SELECTED EXCERPT:
══════
Because of the pandemic, the shape of the modern workforce is changing. Thousands of companies have been forced to transition to some manner of work from home, partial or total, and many of them will not come back. Many other businesses already used remote or distributed teams for some or all of their business.
What is remote work? What are distributed teams? What are the differences of distributed teams vs. remote teams? I answer all of these questions in this blog post.
While these terms are often used interchangeably, they have different definitions, and it’s useful to understand the distinction when building your team.
What is a Distributed Team?
A distributed team is generally a hybrid team. Some of your employees work in a central office or a coworking space, while others work from home or other locations. They might be local to you and come into the HQ as necessary, or they might be as far away as another country.
Distributed models are increasingly common throughout all manner of businesses today. They may hire remote workers for specific categories of tasks, like data entry, virtual assistance, or tier 1 support. There is a lot of overlap between this kind of distributed team and companies that outsource those same tasks to contractors or service providers.
What are the Benefits of a Distributed Team?
What makes a distributed team a practical choice for a business? It comes with a variety of benefits.
✅ Some employees treat working from home as a benefit. This can be a selling point for hiring workers who would otherwise want to negotiate a higher salary, have you expense their move, or reimburse them the cost of a commute. According to Sarah White on Monster.com, working from home has numerous benefits, including health benefits for the employee.
Remote work is also becoming more and more common in many roles and industries. Even without the influence of the pandemic, remote work was on the rise. Companies are increasingly discovering that many roles no longer need to be directly supervised. Many employees are more motivated, happier, and more productive when given the flexibility to work from home.
✅ A distributed team reduces office needs. A larger team in a traditional workplace means large space requirements. Everyone needs a cubicle or office; everyone needs computer hardware and tools; everyone needs access to restrooms and facilities. Your location needs adequate parking, adequate climate control, and adequate IT infrastructure.
══════
PROVIDED DATA:
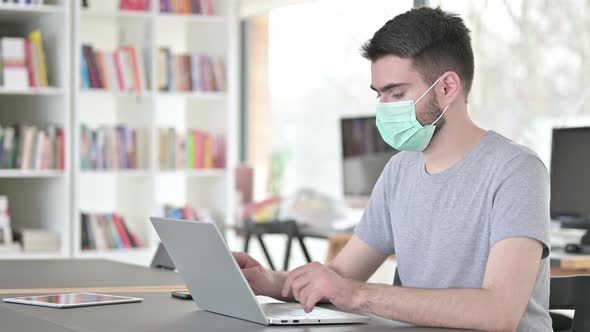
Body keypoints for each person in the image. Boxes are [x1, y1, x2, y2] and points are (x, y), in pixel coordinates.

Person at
══════
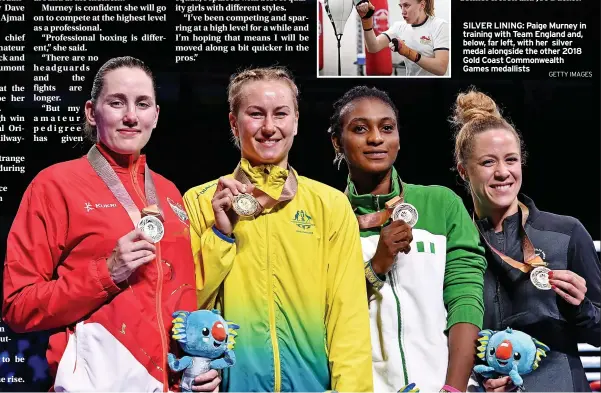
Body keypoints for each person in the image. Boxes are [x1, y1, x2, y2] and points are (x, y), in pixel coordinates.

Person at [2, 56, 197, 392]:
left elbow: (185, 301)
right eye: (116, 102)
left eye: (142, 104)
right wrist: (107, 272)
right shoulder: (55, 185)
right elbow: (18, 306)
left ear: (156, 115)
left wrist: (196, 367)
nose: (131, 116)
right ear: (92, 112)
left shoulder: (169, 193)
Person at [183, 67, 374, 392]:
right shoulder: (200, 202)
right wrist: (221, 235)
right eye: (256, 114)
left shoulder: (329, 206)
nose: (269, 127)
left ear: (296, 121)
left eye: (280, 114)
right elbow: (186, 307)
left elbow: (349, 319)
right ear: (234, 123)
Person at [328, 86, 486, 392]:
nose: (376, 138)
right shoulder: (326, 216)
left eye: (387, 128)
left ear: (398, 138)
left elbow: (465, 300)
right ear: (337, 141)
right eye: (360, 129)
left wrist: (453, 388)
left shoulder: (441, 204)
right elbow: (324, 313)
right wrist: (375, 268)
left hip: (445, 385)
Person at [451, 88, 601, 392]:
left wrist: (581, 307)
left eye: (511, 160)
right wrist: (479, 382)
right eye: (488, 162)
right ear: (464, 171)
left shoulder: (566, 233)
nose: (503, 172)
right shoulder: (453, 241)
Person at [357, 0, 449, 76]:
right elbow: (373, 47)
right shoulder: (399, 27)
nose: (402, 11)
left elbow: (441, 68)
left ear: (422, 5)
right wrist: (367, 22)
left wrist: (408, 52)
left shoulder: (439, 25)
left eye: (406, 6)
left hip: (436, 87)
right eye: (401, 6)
══════
TASK INSTRUCTIONS:
From the text about distributed and remote teams, return the passage between "Distributed models are" and "or service providers.", inclusive, copied word for word. The records have no connection to the text about distributed and remote teams.

THE ANSWER:
Distributed models are increasingly common throughout all manner of businesses today. They may hire remote workers for specific categories of tasks, like data entry, virtual assistance, or tier 1 support. There is a lot of overlap between this kind of distributed team and companies that outsource those same tasks to contractors or service providers.